(Edit difference data)
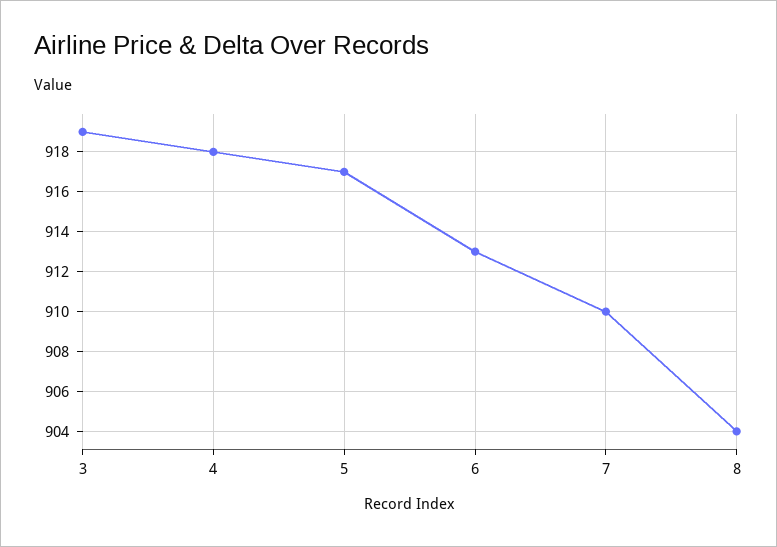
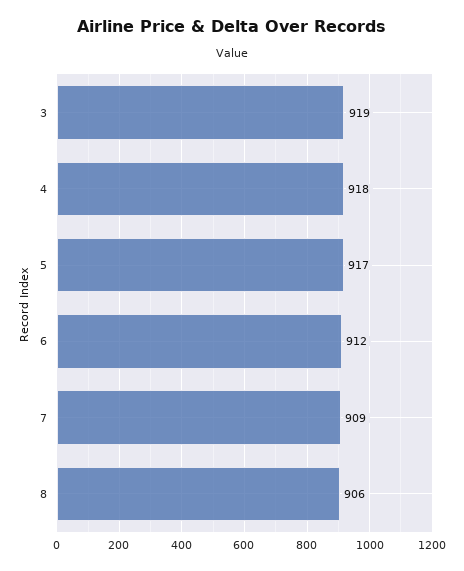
6: 913 -> 912
7: 910 -> 909
8: 904 -> 906

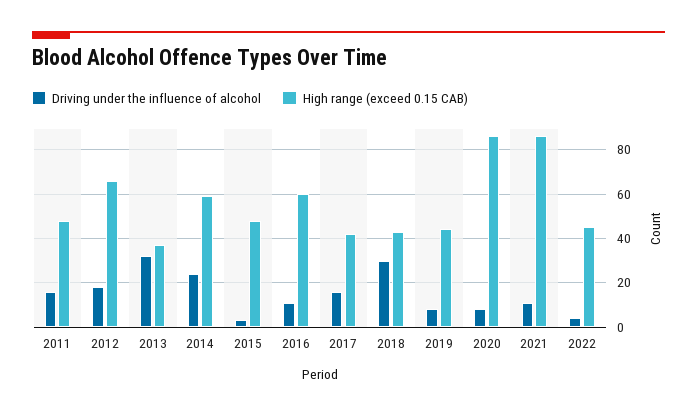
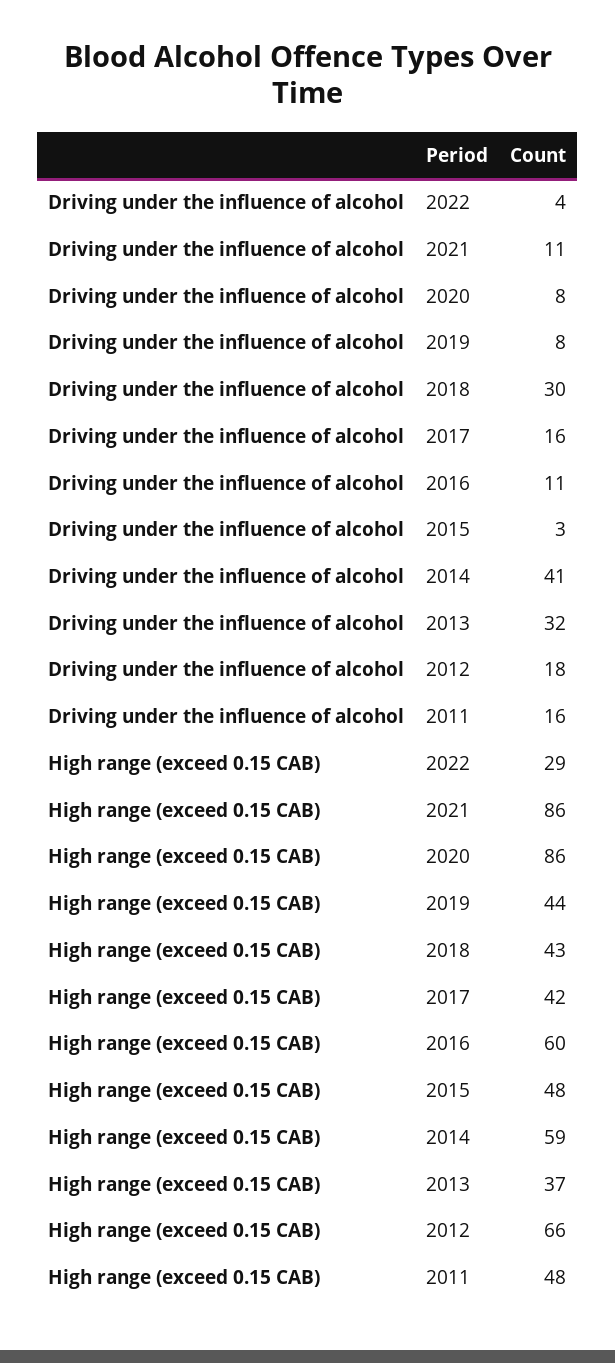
Driving under the influence of alcohol, 2014: 25 -> 41
High range (exceed 0.15 CAB), 2022: 45 -> 29

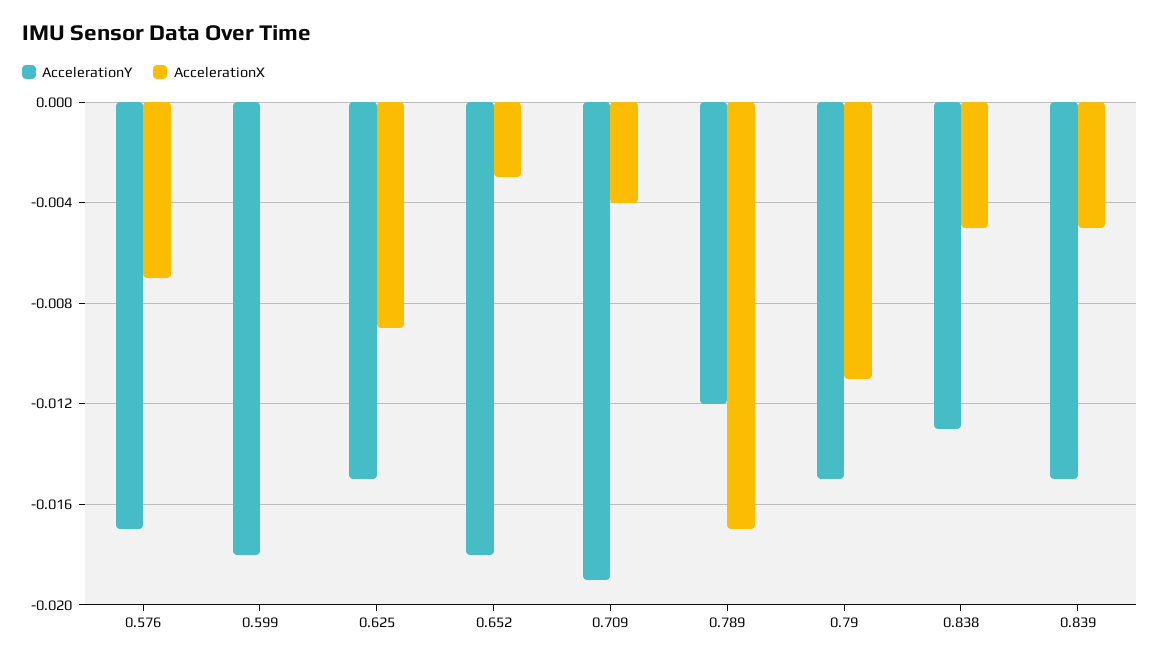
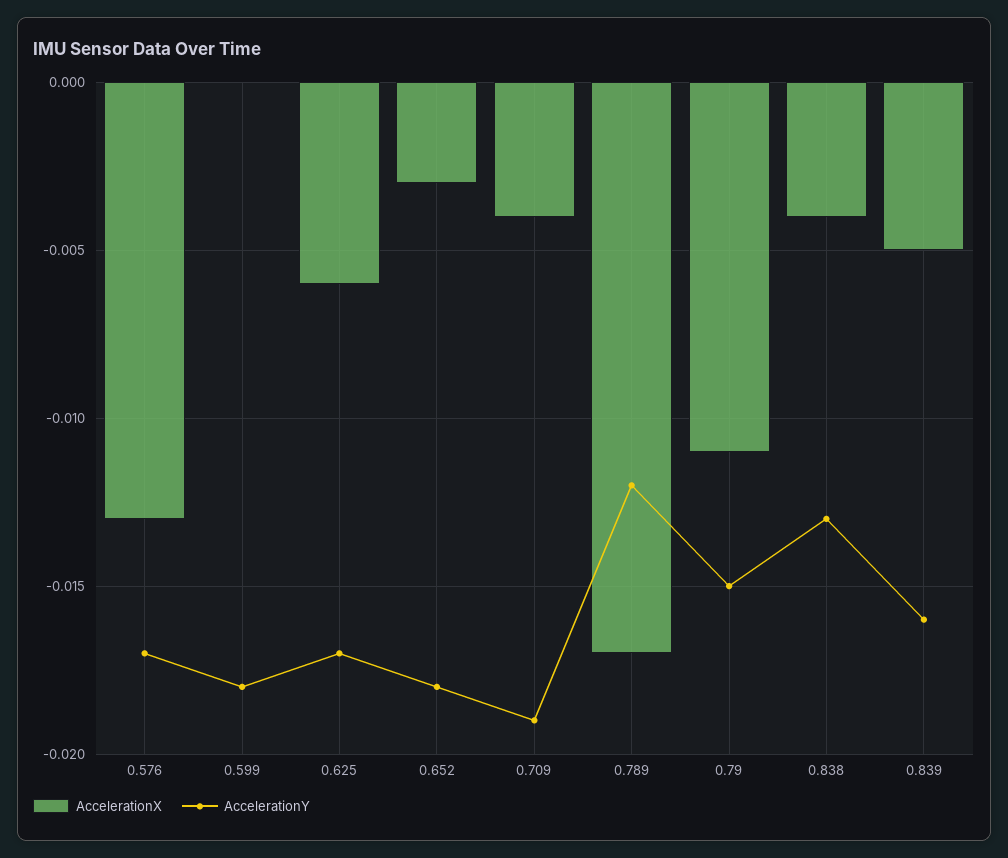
AccelerationX, 0.576: -0.007 -> -0.013
AccelerationY, 0.625: -0.015 -> -0.017
AccelerationX, 0.625: -0.009 -> -0.006
AccelerationX, 0.838: -0.005 -> -0.004
AccelerationY, 0.839: -0.015 -> -0.016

### YOUR TASK
Copy out each line of the data in which the word "AccelerationX" appears.

### REPLY
AccelerationX, 0.576: -0.007 -> -0.013
AccelerationX, 0.625: -0.009 -> -0.006
AccelerationX, 0.838: -0.005 -> -0.004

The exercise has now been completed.